(Pictures with circuit source files)

== Segment start ==

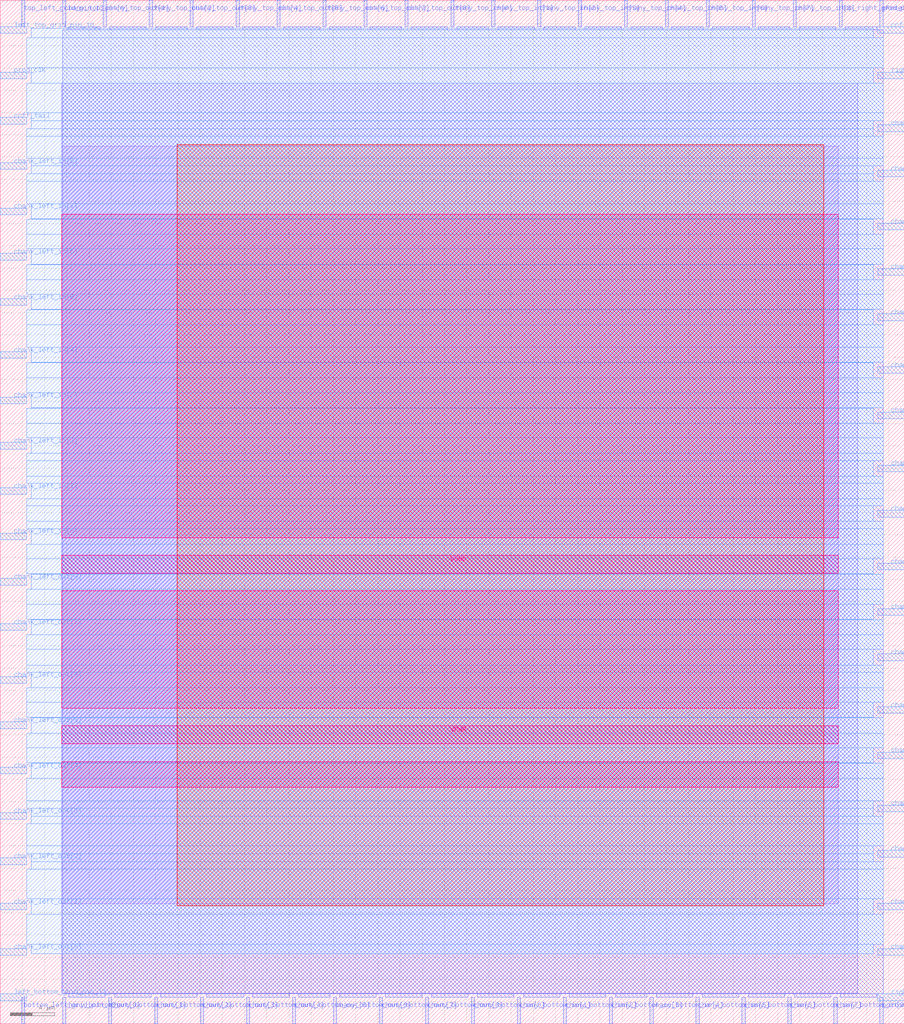
<source format=lef>
VERSION 5.7 ;
  NOWIREEXTENSIONATPIN ON ;
  DIVIDERCHAR "/" ;
  BUSBITCHARS "[]" ;
MACRO sb_1__1_
  CLASS BLOCK ;
  FOREIGN sb_1__1_ ;
  ORIGIN 0.000 0.000 ;
  SIZE 81.395 BY 92.115 ;
  PIN bottom_left_grid_pin_13_
    DIRECTION INPUT ;
    PORT
      LAYER met2 ;
        RECT 1.930 0.000 2.210 2.400 ;
    END
  END bottom_left_grid_pin_13_
  PIN bottom_right_grid_pin_11_
    DIRECTION INPUT ;
    PORT
      LAYER met2 ;
        RECT 79.210 0.000 79.490 2.400 ;
    END
  END bottom_right_grid_pin_11_
  PIN ccff_head
    DIRECTION INPUT ;
    PORT
      LAYER met3 ;
        RECT 78.995 89.120 81.395 89.720 ;
    END
  END ccff_head
  PIN ccff_tail
    DIRECTION OUTPUT TRISTATE ;
    PORT
      LAYER met3 ;
        RECT 0.000 80.960 2.400 81.560 ;
    END
  END ccff_tail
  PIN chanx_left_in[0]
    DIRECTION INPUT ;
    PORT
      LAYER met3 ;
        RECT 0.000 43.560 2.400 44.160 ;
    END
  END chanx_left_in[0]
  PIN chanx_left_in[1]
    DIRECTION INPUT ;
    PORT
      LAYER met3 ;
        RECT 0.000 47.640 2.400 48.240 ;
    END
  END chanx_left_in[1]
  PIN chanx_left_in[2]
    DIRECTION INPUT ;
    PORT
      LAYER met3 ;
        RECT 0.000 51.720 2.400 52.320 ;
    END
  END chanx_left_in[2]
  PIN chanx_left_in[3]
    DIRECTION INPUT ;
    PORT
      LAYER met3 ;
        RECT 0.000 55.800 2.400 56.400 ;
    END
  END chanx_left_in[3]
  PIN chanx_left_in[4]
    DIRECTION INPUT ;
    PORT
      LAYER met3 ;
        RECT 0.000 59.880 2.400 60.480 ;
    END
  END chanx_left_in[4]
  PIN chanx_left_in[5]
    DIRECTION INPUT ;
    PORT
      LAYER met3 ;
        RECT 0.000 64.640 2.400 65.240 ;
    END
  END chanx_left_in[5]
  PIN chanx_left_in[6]
    DIRECTION INPUT ;
    PORT
      LAYER met3 ;
        RECT 0.000 68.720 2.400 69.320 ;
    END
  END chanx_left_in[6]
  PIN chanx_left_in[7]
    DIRECTION INPUT ;
    PORT
      LAYER met3 ;
        RECT 0.000 72.800 2.400 73.400 ;
    END
  END chanx_left_in[7]
  PIN chanx_left_in[8]
    DIRECTION INPUT ;
    PORT
      LAYER met3 ;
        RECT 0.000 76.880 2.400 77.480 ;
    END
  END chanx_left_in[8]
  PIN chanx_left_out[0]
    DIRECTION OUTPUT TRISTATE ;
    PORT
      LAYER met3 ;
        RECT 0.000 6.160 2.400 6.760 ;
    END
  END chanx_left_out[0]
  PIN chanx_left_out[1]
    DIRECTION OUTPUT TRISTATE ;
    PORT
      LAYER met3 ;
        RECT 0.000 10.240 2.400 10.840 ;
    END
  END chanx_left_out[1]
  PIN chanx_left_out[2]
    DIRECTION OUTPUT TRISTATE ;
    PORT
      LAYER met3 ;
        RECT 0.000 14.320 2.400 14.920 ;
    END
  END chanx_left_out[2]
  PIN chanx_left_out[3]
    DIRECTION OUTPUT TRISTATE ;
    PORT
      LAYER met3 ;
        RECT 0.000 18.400 2.400 19.000 ;
    END
  END chanx_left_out[3]
  PIN chanx_left_out[4]
    DIRECTION OUTPUT TRISTATE ;
    PORT
      LAYER met3 ;
        RECT 0.000 22.480 2.400 23.080 ;
    END
  END chanx_left_out[4]
  PIN chanx_left_out[5]
    DIRECTION OUTPUT TRISTATE ;
    PORT
      LAYER met3 ;
        RECT 0.000 26.560 2.400 27.160 ;
    END
  END chanx_left_out[5]
  PIN chanx_left_out[6]
    DIRECTION OUTPUT TRISTATE ;
    PORT
      LAYER met3 ;
        RECT 0.000 30.640 2.400 31.240 ;
    END
  END chanx_left_out[6]
  PIN chanx_left_out[7]
    DIRECTION OUTPUT TRISTATE ;
    PORT
      LAYER met3 ;
        RECT 0.000 35.400 2.400 36.000 ;
    END
  END chanx_left_out[7]
  PIN chanx_left_out[8]
    DIRECTION OUTPUT TRISTATE ;
    PORT
      LAYER met3 ;
        RECT 0.000 39.480 2.400 40.080 ;
    END
  END chanx_left_out[8]
  PIN chanx_right_in[0]
    DIRECTION INPUT ;
    PORT
      LAYER met3 ;
        RECT 78.995 45.600 81.395 46.200 ;
    END
  END chanx_right_in[0]
  PIN chanx_right_in[1]
    DIRECTION INPUT ;
    PORT
      LAYER met3 ;
        RECT 78.995 49.680 81.395 50.280 ;
    END
  END chanx_right_in[1]
  PIN chanx_right_in[2]
    DIRECTION INPUT ;
    PORT
      LAYER met3 ;
        RECT 78.995 54.440 81.395 55.040 ;
    END
  END chanx_right_in[2]
  PIN chanx_right_in[3]
    DIRECTION INPUT ;
    PORT
      LAYER met3 ;
        RECT 78.995 58.520 81.395 59.120 ;
    END
  END chanx_right_in[3]
  PIN chanx_right_in[4]
    DIRECTION INPUT ;
    PORT
      LAYER met3 ;
        RECT 78.995 63.280 81.395 63.880 ;
    END
  END chanx_right_in[4]
  PIN chanx_right_in[5]
    DIRECTION INPUT ;
    PORT
      LAYER met3 ;
        RECT 78.995 67.360 81.395 67.960 ;
    END
  END chanx_right_in[5]
  PIN chanx_right_in[6]
    DIRECTION INPUT ;
    PORT
      LAYER met3 ;
        RECT 78.995 71.440 81.395 72.040 ;
    END
  END chanx_right_in[6]
  PIN chanx_right_in[7]
    DIRECTION INPUT ;
    PORT
      LAYER met3 ;
        RECT 78.995 76.200 81.395 76.800 ;
    END
  END chanx_right_in[7]
  PIN chanx_right_in[8]
    DIRECTION INPUT ;
    PORT
      LAYER met3 ;
        RECT 78.995 80.280 81.395 80.880 ;
    END
  END chanx_right_in[8]
  PIN chanx_right_out[0]
    DIRECTION OUTPUT TRISTATE ;
    PORT
      LAYER met3 ;
        RECT 78.995 6.160 81.395 6.760 ;
    END
  END chanx_right_out[0]
  PIN chanx_right_out[1]
    DIRECTION OUTPUT TRISTATE ;
    PORT
      LAYER met3 ;
        RECT 78.995 10.240 81.395 10.840 ;
    END
  END chanx_right_out[1]
  PIN chanx_right_out[2]
    DIRECTION OUTPUT TRISTATE ;
    PORT
      LAYER met3 ;
        RECT 78.995 15.000 81.395 15.600 ;
    END
  END chanx_right_out[2]
  PIN chanx_right_out[3]
    DIRECTION OUTPUT TRISTATE ;
    PORT
      LAYER met3 ;
        RECT 78.995 19.080 81.395 19.680 ;
    END
  END chanx_right_out[3]
  PIN chanx_right_out[4]
    DIRECTION OUTPUT TRISTATE ;
    PORT
      LAYER met3 ;
        RECT 78.995 23.840 81.395 24.440 ;
    END
  END chanx_right_out[4]
  PIN chanx_right_out[5]
    DIRECTION OUTPUT TRISTATE ;
    PORT
      LAYER met3 ;
        RECT 78.995 27.920 81.395 28.520 ;
    END
  END chanx_right_out[5]
  PIN chanx_right_out[6]
    DIRECTION OUTPUT TRISTATE ;
    PORT
      LAYER met3 ;
        RECT 78.995 32.680 81.395 33.280 ;
    END
  END chanx_right_out[6]
  PIN chanx_right_out[7]
    DIRECTION OUTPUT TRISTATE ;
    PORT
      LAYER met3 ;
        RECT 78.995 36.760 81.395 37.360 ;
    END
  END chanx_right_out[7]
  PIN chanx_right_out[8]
    DIRECTION OUTPUT TRISTATE ;
    PORT
      LAYER met3 ;
        RECT 78.995 40.840 81.395 41.440 ;
    END
  END chanx_right_out[8]
  PIN chany_bottom_in[0]
    DIRECTION INPUT ;
    PORT
      LAYER met2 ;
        RECT 42.410 0.000 42.690 2.400 ;
    END
  END chany_bottom_in[0]
  PIN chany_bottom_in[1]
    DIRECTION INPUT ;
    PORT
      LAYER met2 ;
        RECT 46.550 0.000 46.830 2.400 ;
    END
  END chany_bottom_in[1]
  PIN chany_bottom_in[2]
    DIRECTION INPUT ;
    PORT
      LAYER met2 ;
        RECT 50.690 0.000 50.970 2.400 ;
    END
  END chany_bottom_in[2]
  PIN chany_bottom_in[3]
    DIRECTION INPUT ;
    PORT
      LAYER met2 ;
        RECT 54.830 0.000 55.110 2.400 ;
    END
  END chany_bottom_in[3]
  PIN chany_bottom_in[4]
    DIRECTION INPUT ;
    PORT
      LAYER met2 ;
        RECT 58.510 0.000 58.790 2.400 ;
    END
  END chany_bottom_in[4]
  PIN chany_bottom_in[5]
    DIRECTION INPUT ;
    PORT
      LAYER met2 ;
        RECT 62.650 0.000 62.930 2.400 ;
    END
  END chany_bottom_in[5]
  PIN chany_bottom_in[6]
    DIRECTION INPUT ;
    PORT
      LAYER met2 ;
        RECT 66.790 0.000 67.070 2.400 ;
    END
  END chany_bottom_in[6]
  PIN chany_bottom_in[7]
    DIRECTION INPUT ;
    PORT
      LAYER met2 ;
        RECT 70.930 0.000 71.210 2.400 ;
    END
  END chany_bottom_in[7]
  PIN chany_bottom_in[8]
    DIRECTION INPUT ;
    PORT
      LAYER met2 ;
        RECT 75.070 0.000 75.350 2.400 ;
    END
  END chany_bottom_in[8]
  PIN chany_bottom_out[0]
    DIRECTION OUTPUT TRISTATE ;
    PORT
      LAYER met2 ;
        RECT 5.610 0.000 5.890 2.400 ;
    END
  END chany_bottom_out[0]
  PIN chany_bottom_out[1]
    DIRECTION OUTPUT TRISTATE ;
    PORT
      LAYER met2 ;
        RECT 9.750 0.000 10.030 2.400 ;
    END
  END chany_bottom_out[1]
  PIN chany_bottom_out[2]
    DIRECTION OUTPUT TRISTATE ;
    PORT
      LAYER met2 ;
        RECT 13.890 0.000 14.170 2.400 ;
    END
  END chany_bottom_out[2]
  PIN chany_bottom_out[3]
    DIRECTION OUTPUT TRISTATE ;
    PORT
      LAYER met2 ;
        RECT 18.030 0.000 18.310 2.400 ;
    END
  END chany_bottom_out[3]
  PIN chany_bottom_out[4]
    DIRECTION OUTPUT TRISTATE ;
    PORT
      LAYER met2 ;
        RECT 22.170 0.000 22.450 2.400 ;
    END
  END chany_bottom_out[4]
  PIN chany_bottom_out[5]
    DIRECTION OUTPUT TRISTATE ;
    PORT
      LAYER met2 ;
        RECT 26.310 0.000 26.590 2.400 ;
    END
  END chany_bottom_out[5]
  PIN chany_bottom_out[6]
    DIRECTION OUTPUT TRISTATE ;
    PORT
      LAYER met2 ;
        RECT 29.990 0.000 30.270 2.400 ;
    END
  END chany_bottom_out[6]
  PIN chany_bottom_out[7]
    DIRECTION OUTPUT TRISTATE ;
    PORT
      LAYER met2 ;
        RECT 34.130 0.000 34.410 2.400 ;
    END
  END chany_bottom_out[7]
  PIN chany_bottom_out[8]
    DIRECTION OUTPUT TRISTATE ;
    PORT
      LAYER met2 ;
        RECT 38.270 0.000 38.550 2.400 ;
    END
  END chany_bottom_out[8]
  PIN chany_top_in[0]
    DIRECTION INPUT ;
    PORT
      LAYER met2 ;
        RECT 40.570 89.715 40.850 92.115 ;
    END
  END chany_top_in[0]
  PIN chany_top_in[1]
    DIRECTION INPUT ;
    PORT
      LAYER met2 ;
        RECT 44.250 89.715 44.530 92.115 ;
    END
  END chany_top_in[1]
  PIN chany_top_in[2]
    DIRECTION INPUT ;
    PORT
      LAYER met2 ;
        RECT 48.390 89.715 48.670 92.115 ;
    END
  END chany_top_in[2]
  PIN chany_top_in[3]
    DIRECTION INPUT ;
    PORT
      LAYER met2 ;
        RECT 52.070 89.715 52.350 92.115 ;
    END
  END chany_top_in[3]
  PIN chany_top_in[4]
    DIRECTION INPUT ;
    PORT
      LAYER met2 ;
        RECT 56.210 89.715 56.490 92.115 ;
    END
  END chany_top_in[4]
  PIN chany_top_in[5]
    DIRECTION INPUT ;
    PORT
      LAYER met2 ;
        RECT 59.890 89.715 60.170 92.115 ;
    END
  END chany_top_in[5]
  PIN chany_top_in[6]
    DIRECTION INPUT ;
    PORT
      LAYER met2 ;
        RECT 63.570 89.715 63.850 92.115 ;
    END
  END chany_top_in[6]
  PIN chany_top_in[7]
    DIRECTION INPUT ;
    PORT
      LAYER met2 ;
        RECT 67.710 89.715 67.990 92.115 ;
    END
  END chany_top_in[7]
  PIN chany_top_in[8]
    DIRECTION INPUT ;
    PORT
      LAYER met2 ;
        RECT 71.390 89.715 71.670 92.115 ;
    END
  END chany_top_in[8]
  PIN chany_top_out[0]
    DIRECTION OUTPUT TRISTATE ;
    PORT
      LAYER met2 ;
        RECT 5.610 89.715 5.890 92.115 ;
    END
  END chany_top_out[0]
  PIN chany_top_out[1]
    DIRECTION OUTPUT TRISTATE ;
    PORT
      LAYER met2 ;
        RECT 9.290 89.715 9.570 92.115 ;
    END
  END chany_top_out[1]
  PIN chany_top_out[2]
    DIRECTION OUTPUT TRISTATE ;
    PORT
      LAYER met2 ;
        RECT 13.430 89.715 13.710 92.115 ;
    END
  END chany_top_out[2]
  PIN chany_top_out[3]
    DIRECTION OUTPUT TRISTATE ;
    PORT
      LAYER met2 ;
        RECT 17.110 89.715 17.390 92.115 ;
    END
  END chany_top_out[3]
  PIN chany_top_out[4]
    DIRECTION OUTPUT TRISTATE ;
    PORT
      LAYER met2 ;
        RECT 21.250 89.715 21.530 92.115 ;
    END
  END chany_top_out[4]
  PIN chany_top_out[5]
    DIRECTION OUTPUT TRISTATE ;
    PORT
      LAYER met2 ;
        RECT 24.930 89.715 25.210 92.115 ;
    END
  END chany_top_out[5]
  PIN chany_top_out[6]
    DIRECTION OUTPUT TRISTATE ;
    PORT
      LAYER met2 ;
        RECT 29.070 89.715 29.350 92.115 ;
    END
  END chany_top_out[6]
  PIN chany_top_out[7]
    DIRECTION OUTPUT TRISTATE ;
    PORT
      LAYER met2 ;
        RECT 32.750 89.715 33.030 92.115 ;
    END
  END chany_top_out[7]
  PIN chany_top_out[8]
    DIRECTION OUTPUT TRISTATE ;
    PORT
      LAYER met2 ;
        RECT 36.430 89.715 36.710 92.115 ;
    END
  END chany_top_out[8]
  PIN left_bottom_grid_pin_12_
    DIRECTION INPUT ;
    PORT
      LAYER met3 ;
        RECT 0.000 2.080 2.400 2.680 ;
    END
  END left_bottom_grid_pin_12_
  PIN left_top_grid_pin_10_
    DIRECTION INPUT ;
    PORT
      LAYER met3 ;
        RECT 0.000 89.120 2.400 89.720 ;
    END
  END left_top_grid_pin_10_
  PIN pReset
    DIRECTION INPUT ;
    PORT
      LAYER met2 ;
        RECT 79.210 89.715 79.490 92.115 ;
    END
  END pReset
  PIN prog_clk
    DIRECTION INPUT ;
    PORT
      LAYER met3 ;
        RECT 0.000 85.040 2.400 85.640 ;
    END
  END prog_clk
  PIN right_bottom_grid_pin_12_
    DIRECTION INPUT ;
    PORT
      LAYER met3 ;
        RECT 78.995 2.080 81.395 2.680 ;
    END
  END right_bottom_grid_pin_12_
  PIN right_top_grid_pin_10_
    DIRECTION INPUT ;
    PORT
      LAYER met3 ;
        RECT 78.995 85.040 81.395 85.640 ;
    END
  END right_top_grid_pin_10_
  PIN top_left_grid_pin_13_
    DIRECTION INPUT ;
    PORT
      LAYER met2 ;
        RECT 1.930 89.715 2.210 92.115 ;
    END
  END top_left_grid_pin_13_
  PIN top_right_grid_pin_11_
    DIRECTION INPUT ;
    PORT
      LAYER met2 ;
        RECT 75.530 89.715 75.810 92.115 ;
    END
  END top_right_grid_pin_11_
  PIN VPWR
    DIRECTION INPUT ;
    USE POWER ;
    PORT
      LAYER met5 ;
        RECT 5.520 25.195 75.440 26.795 ;
    END
  END VPWR
  PIN VGND
    DIRECTION INPUT ;
    USE GROUND ;
    PORT
      LAYER met5 ;
        RECT 5.520 40.545 75.440 42.145 ;
    END
  END VGND
  OBS
      LAYER li1 ;
        RECT 5.520 10.795 75.440 78.965 ;
      LAYER met1 ;
        RECT 5.520 2.760 77.210 84.620 ;
      LAYER met2 ;
        RECT 6.170 89.435 9.010 89.715 ;
        RECT 9.850 89.435 13.150 89.715 ;
        RECT 13.990 89.435 16.830 89.715 ;
        RECT 17.670 89.435 20.970 89.715 ;
        RECT 21.810 89.435 24.650 89.715 ;
        RECT 25.490 89.435 28.790 89.715 ;
        RECT 29.630 89.435 32.470 89.715 ;
        RECT 33.310 89.435 36.150 89.715 ;
        RECT 36.990 89.435 40.290 89.715 ;
        RECT 41.130 89.435 43.970 89.715 ;
        RECT 44.810 89.435 48.110 89.715 ;
        RECT 48.950 89.435 51.790 89.715 ;
        RECT 52.630 89.435 55.930 89.715 ;
        RECT 56.770 89.435 59.610 89.715 ;
        RECT 60.450 89.435 63.290 89.715 ;
        RECT 64.130 89.435 67.430 89.715 ;
        RECT 68.270 89.435 71.110 89.715 ;
        RECT 71.950 89.435 75.250 89.715 ;
        RECT 76.090 89.435 78.930 89.715 ;
        RECT 5.610 2.680 79.490 89.435 ;
        RECT 6.170 2.400 9.470 2.680 ;
        RECT 10.310 2.400 13.610 2.680 ;
        RECT 14.450 2.400 17.750 2.680 ;
        RECT 18.590 2.400 21.890 2.680 ;
        RECT 22.730 2.400 26.030 2.680 ;
        RECT 26.870 2.400 29.710 2.680 ;
        RECT 30.550 2.400 33.850 2.680 ;
        RECT 34.690 2.400 37.990 2.680 ;
        RECT 38.830 2.400 42.130 2.680 ;
        RECT 42.970 2.400 46.270 2.680 ;
        RECT 47.110 2.400 50.410 2.680 ;
        RECT 51.250 2.400 54.550 2.680 ;
        RECT 55.390 2.400 58.230 2.680 ;
        RECT 59.070 2.400 62.370 2.680 ;
        RECT 63.210 2.400 66.510 2.680 ;
        RECT 67.350 2.400 70.650 2.680 ;
        RECT 71.490 2.400 74.790 2.680 ;
        RECT 75.630 2.400 78.930 2.680 ;
      LAYER met3 ;
        RECT 2.800 88.720 78.595 89.585 ;
        RECT 2.400 86.040 79.515 88.720 ;
        RECT 2.800 84.640 78.595 86.040 ;
        RECT 2.400 81.960 79.515 84.640 ;
        RECT 2.800 81.280 79.515 81.960 ;
        RECT 2.800 80.560 78.595 81.280 ;
        RECT 2.400 79.880 78.595 80.560 ;
        RECT 2.400 77.880 79.515 79.880 ;
        RECT 2.800 77.200 79.515 77.880 ;
        RECT 2.800 76.480 78.595 77.200 ;
        RECT 2.400 75.800 78.595 76.480 ;
        RECT 2.400 73.800 79.515 75.800 ;
        RECT 2.800 72.440 79.515 73.800 ;
        RECT 2.800 72.400 78.595 72.440 ;
        RECT 2.400 71.040 78.595 72.400 ;
        RECT 2.400 69.720 79.515 71.040 ;
        RECT 2.800 68.360 79.515 69.720 ;
        RECT 2.800 68.320 78.595 68.360 ;
        RECT 2.400 66.960 78.595 68.320 ;
        RECT 2.400 65.640 79.515 66.960 ;
        RECT 2.800 64.280 79.515 65.640 ;
        RECT 2.800 64.240 78.595 64.280 ;
        RECT 2.400 62.880 78.595 64.240 ;
        RECT 2.400 60.880 79.515 62.880 ;
        RECT 2.800 59.520 79.515 60.880 ;
        RECT 2.800 59.480 78.595 59.520 ;
        RECT 2.400 58.120 78.595 59.480 ;
        RECT 2.400 56.800 79.515 58.120 ;
        RECT 2.800 55.440 79.515 56.800 ;
        RECT 2.800 55.400 78.595 55.440 ;
        RECT 2.400 54.040 78.595 55.400 ;
        RECT 2.400 52.720 79.515 54.040 ;
        RECT 2.800 51.320 79.515 52.720 ;
        RECT 2.400 50.680 79.515 51.320 ;
        RECT 2.400 49.280 78.595 50.680 ;
        RECT 2.400 48.640 79.515 49.280 ;
        RECT 2.800 47.240 79.515 48.640 ;
        RECT 2.400 46.600 79.515 47.240 ;
        RECT 2.400 45.200 78.595 46.600 ;
        RECT 2.400 44.560 79.515 45.200 ;
        RECT 2.800 43.160 79.515 44.560 ;
        RECT 2.400 41.840 79.515 43.160 ;
        RECT 2.400 40.480 78.595 41.840 ;
        RECT 2.800 40.440 78.595 40.480 ;
        RECT 2.800 39.080 79.515 40.440 ;
        RECT 2.400 37.760 79.515 39.080 ;
        RECT 2.400 36.400 78.595 37.760 ;
        RECT 2.800 36.360 78.595 36.400 ;
        RECT 2.800 35.000 79.515 36.360 ;
        RECT 2.400 33.680 79.515 35.000 ;
        RECT 2.400 32.280 78.595 33.680 ;
        RECT 2.400 31.640 79.515 32.280 ;
        RECT 2.800 30.240 79.515 31.640 ;
        RECT 2.400 28.920 79.515 30.240 ;
        RECT 2.400 27.560 78.595 28.920 ;
        RECT 2.800 27.520 78.595 27.560 ;
        RECT 2.800 26.160 79.515 27.520 ;
        RECT 2.400 24.840 79.515 26.160 ;
        RECT 2.400 23.480 78.595 24.840 ;
        RECT 2.800 23.440 78.595 23.480 ;
        RECT 2.800 22.080 79.515 23.440 ;
        RECT 2.400 20.080 79.515 22.080 ;
        RECT 2.400 19.400 78.595 20.080 ;
        RECT 2.800 18.680 78.595 19.400 ;
        RECT 2.800 18.000 79.515 18.680 ;
        RECT 2.400 16.000 79.515 18.000 ;
        RECT 2.400 15.320 78.595 16.000 ;
        RECT 2.800 14.600 78.595 15.320 ;
        RECT 2.800 13.920 79.515 14.600 ;
        RECT 2.400 11.240 79.515 13.920 ;
        RECT 2.800 9.840 78.595 11.240 ;
        RECT 2.400 7.160 79.515 9.840 ;
        RECT 2.800 6.295 78.595 7.160 ;
      LAYER met4 ;
        RECT 15.935 10.640 74.150 79.120 ;
      LAYER met5 ;
        RECT 5.520 43.745 75.440 72.850 ;
        RECT 5.520 28.395 75.440 38.945 ;
        RECT 5.520 21.300 75.440 23.595 ;
  END
END sb_1__1_
END LIBRARY


</source>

== Segment end ==

Only the lines above from the one with "PIN left_bottom_grid_pin_12_" through the one with "RECT 36.990 89.435 40.290 89.715 ;" should be duplicated, character for character.

  PIN left_bottom_grid_pin_12_
    DIRECTION INPUT ;
    PORT
      LAYER met3 ;
        RECT 0.000 2.080 2.400 2.680 ;
    END
  END left_bottom_grid_pin_12_
  PIN left_top_grid_pin_10_
    DIRECTION INPUT ;
    PORT
      LAYER met3 ;
        RECT 0.000 89.120 2.400 89.720 ;
    END
  END left_top_grid_pin_10_
  PIN pReset
    DIRECTION INPUT ;
    PORT
      LAYER met2 ;
        RECT 79.210 89.715 79.490 92.115 ;
    END
  END pReset
  PIN prog_clk
    DIRECTION INPUT ;
    PORT
      LAYER met3 ;
        RECT 0.000 85.040 2.400 85.640 ;
    END
  END prog_clk
  PIN right_bottom_grid_pin_12_
    DIRECTION INPUT ;
    PORT
      LAYER met3 ;
        RECT 78.995 2.080 81.395 2.680 ;
    END
  END right_bottom_grid_pin_12_
  PIN right_top_grid_pin_10_
    DIRECTION INPUT ;
    PORT
      LAYER met3 ;
        RECT 78.995 85.040 81.395 85.640 ;
    END
  END right_top_grid_pin_10_
  PIN top_left_grid_pin_13_
    DIRECTION INPUT ;
    PORT
      LAYER met2 ;
        RECT 1.930 89.715 2.210 92.115 ;
    END
  END top_left_grid_pin_13_
  PIN top_right_grid_pin_11_
    DIRECTION INPUT ;
    PORT
      LAYER met2 ;
        RECT 75.530 89.715 75.810 92.115 ;
    END
  END top_right_grid_pin_11_
  PIN VPWR
    DIRECTION INPUT ;
    USE POWER ;
    PORT
      LAYER met5 ;
        RECT 5.520 25.195 75.440 26.795 ;
    END
  END VPWR
  PIN VGND
    DIRECTION INPUT ;
    USE GROUND ;
    PORT
      LAYER met5 ;
        RECT 5.520 40.545 75.440 42.145 ;
    END
  END VGND
  OBS
      LAYER li1 ;
        RECT 5.520 10.795 75.440 78.965 ;
      LAYER met1 ;
        RECT 5.520 2.760 77.210 84.620 ;
      LAYER met2 ;
        RECT 6.170 89.435 9.010 89.715 ;
        RECT 9.850 89.435 13.150 89.715 ;
        RECT 13.990 89.435 16.830 89.715 ;
        RECT 17.670 89.435 20.970 89.715 ;
        RECT 21.810 89.435 24.650 89.715 ;
        RECT 25.490 89.435 28.790 89.715 ;
        RECT 29.630 89.435 32.470 89.715 ;
        RECT 33.310 89.435 36.150 89.715 ;
        RECT 36.990 89.435 40.290 89.715 ;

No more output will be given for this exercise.